- Brief: Reproduce the items word for word, starting from their first line and ending with the line that contains "Misión Cristiana Incluyente (México)". Leave the pictures out of your output.
<<<<
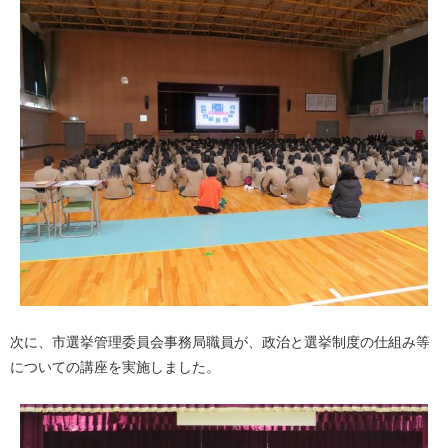
次に、市選挙管理委員会事務局職員が、政治と選挙制度の仕組み等
についての講座を実施しました。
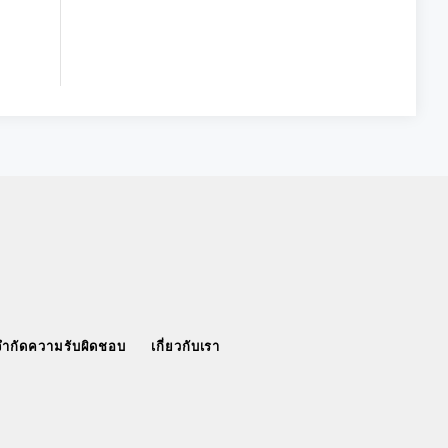
จำกัดความรับผิดชอบ
เกี่ยวกับเรา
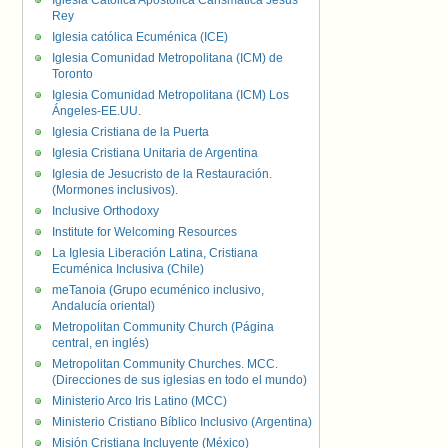
Iglesia Católica Apostólica Carismática Jesús
Rey
Iglesia católica Ecuménica (ICE)
Iglesia Comunidad Metropolitana (ICM) de
Toronto
Iglesia Comunidad Metropolitana (ICM) Los
Ángeles-EE.UU.
Iglesia Cristiana de la Puerta
Iglesia Cristiana Unitaria de Argentina
Iglesia de Jesucristo de la Restauración.
(Mormones inclusivos).
Inclusive Orthodoxy
Institute for Welcoming Resources
La Iglesia Liberación Latina, Cristiana
Ecuménica Inclusiva (Chile)
meTanoia (Grupo ecuménico inclusivo,
Andalucía oriental)
Metropolitan Community Church (Página
central, en inglés)
Metropolitan Community Churches. MCC.
(Direcciones de sus iglesias en todo el mundo)
Ministerio Arco Iris Latino (MCC)
Ministerio Cristiano Bíblico Inclusivo (Argentina)
Misión Cristiana Incluyente (México)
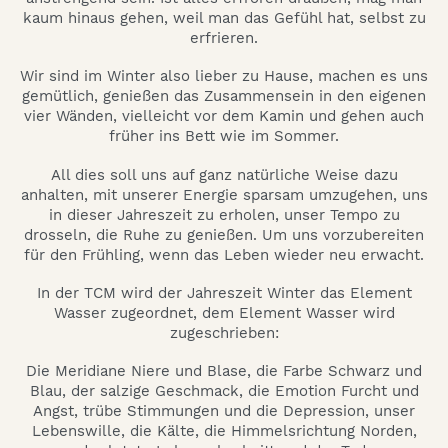
kaum hinaus gehen, weil man das Gefühl hat, selbst zu
erfrieren.
Wir sind im Winter also lieber zu Hause, machen es uns
gemütlich, genießen das Zusammensein in den eigenen
vier Wänden, vielleicht vor dem Kamin und gehen auch
früher ins Bett wie im Sommer.
All dies soll uns auf ganz natürliche Weise dazu
anhalten, mit unserer Energie sparsam umzugehen, uns
in dieser Jahreszeit zu erholen, unser Tempo zu
drosseln, die Ruhe zu genießen. Um uns vorzubereiten
für den Frühling, wenn das Leben wieder neu erwacht.
In der TCM wird der Jahreszeit Winter das Element
Wasser zugeordnet, dem Element Wasser wird
zugeschrieben:
Die Meridiane Niere und Blase, die Farbe Schwarz und
Blau, der salzige Geschmack, die Emotion Furcht und
Angst, trübe Stimmungen und die Depression, unser
Lebenswille, die Kälte, die Himmelsrichtung Norden,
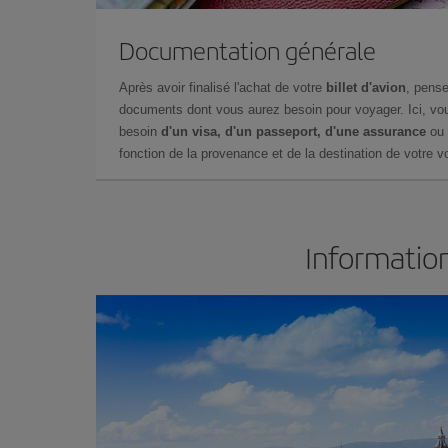
Documentation générale
Après avoir finalisé l'achat de votre
billet d'avion
, pense
documents dont vous aurez besoin pour voyager. Ici, vou
besoin
d'un visa, d'un passeport, d'une assurance
ou 
fonction de la provenance et de la destination de votre vo
Information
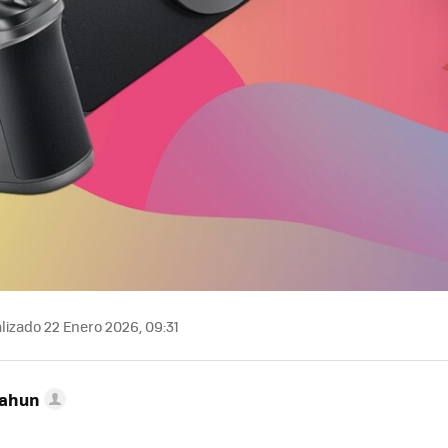
lizado 22 Enero 2026, 09:31
Cahun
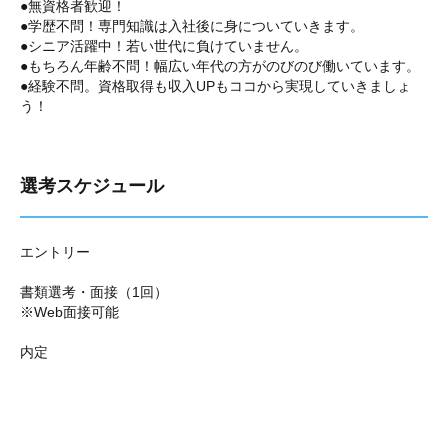
●無資格者歓迎！
●学歴不問！専門知識は入社後に身についていきます。
●シニア活躍中！若い世代に負けていません。
●もちろん年齢不問！幅広い年代の方がのびのび働いています。
●経験不問。資格取得も収入UPもココから実現していきましょ
う！
選考スケジュール
エントリー
書類選考・面接（1回）
※Web面接可能
内定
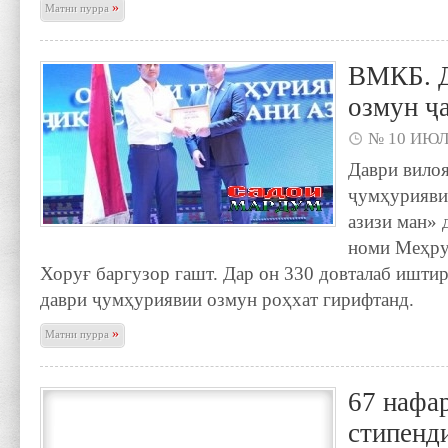
»
Матни пурра
ВМКБ. Д
озмун ҷ
№ 10 ИЮЛ
Даври вило
ҷумҳурияви
азизи ман» 
номи Меҳру
Хоруғ баргузор гашт. Дар он 330 довталаб иштир
даври ҷумҳуриявии озмун роҳхат гирифтанд.
»
Матни пурра
67 нафа
стипенд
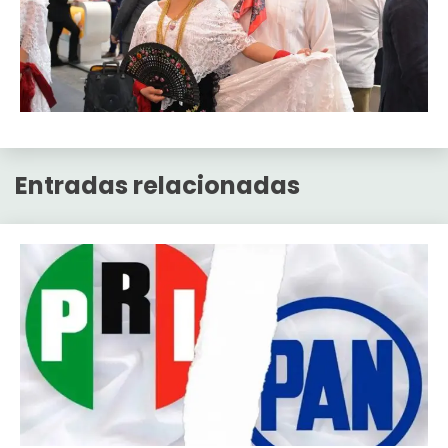
Entradas relacionadas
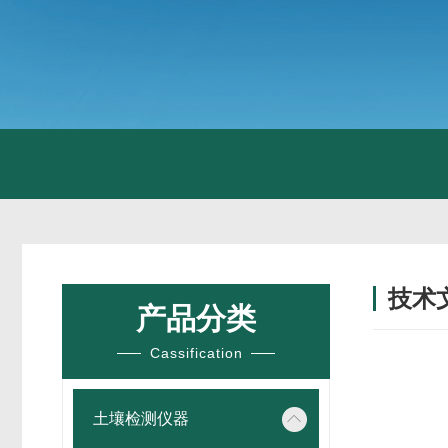
技术
产品分类
/ TECH
Cassification
土壤检测仪器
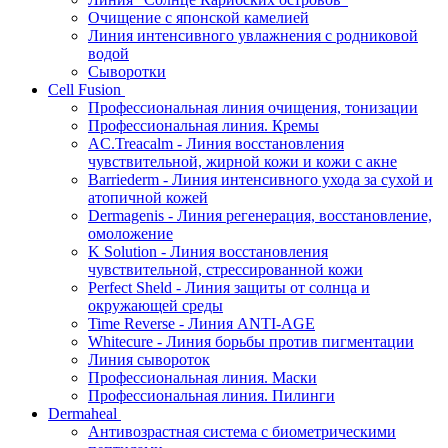
Очищение с японской камелией
Линия интенсивного увлажнения с родниковой
водой
Сыворотки
Cell Fusion
Профессиональная линия очищения, тонизации
Профессиональная линия. Кремы
AC.Treacalm - Линия восстановления
чувствительной, жирной кожи и кожи с акне
Barriederm - Линия интенсивного ухода за сухой и
атопичной кожей
Dermagenis - Линия регенерация, восстановление,
омоложение
K Solution - Линия восстановления
чувствительной, стрессированной кожи
Perfect Sheld - Линия защиты от солнца и
окружающей среды
Time Reverse - Линия ANTI-AGE
Whitecure - Линия борьбы против пигментации
Линия сывороток
Профессиональная линия. Маски
Профессиональная линия. Пилинги
Dermaheal
Антивозрастная система с биометрическими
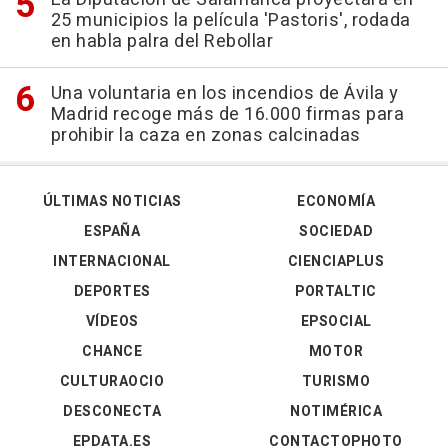
25 municipios la película 'Pastoris', rodada
en habla palra del Rebollar
Una voluntaria en los incendios de Ávila y
Madrid recoge más de 16.000 firmas para
prohibir la caza en zonas calcinadas
ÚLTIMAS NOTICIAS
ECONOMÍA
ESPAÑA
SOCIEDAD
INTERNACIONAL
CIENCIAPLUS
DEPORTES
PORTALTIC
VÍDEOS
EPSOCIAL
CHANCE
MOTOR
CULTURAOCIO
TURISMO
DESCONECTA
NOTIMÉRICA
EPDATA.ES
CONTACTOPHOTO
>>>>
- Task solution:
次に、市選挙管理委員会事務局職員が、政治と選挙制度の仕組み等
についての講座を実施しました。
จำกัดความรับผิดชอบ
เกี่ยวกับเรา
Iglesia Católica Apostólica Carismática Jesús
Rey
Iglesia católica Ecuménica (ICE)
Iglesia Comunidad Metropolitana (ICM) de
Toronto
Iglesia Comunidad Metropolitana (ICM) Los
Ángeles-EE.UU.
Iglesia Cristiana de la Puerta
Iglesia Cristiana Unitaria de Argentina
Iglesia de Jesucristo de la Restauración.
(Mormones inclusivos).
Inclusive Orthodoxy
Institute for Welcoming Resources
La Iglesia Liberación Latina, Cristiana
Ecuménica Inclusiva (Chile)
meTanoia (Grupo ecuménico inclusivo,
Andalucía oriental)
Metropolitan Community Church (Página
central, en inglés)
Metropolitan Community Churches. MCC.
(Direcciones de sus iglesias en todo el mundo)
Ministerio Arco Iris Latino (MCC)
Ministerio Cristiano Bíblico Inclusivo (Argentina)
Misión Cristiana Incluyente (México)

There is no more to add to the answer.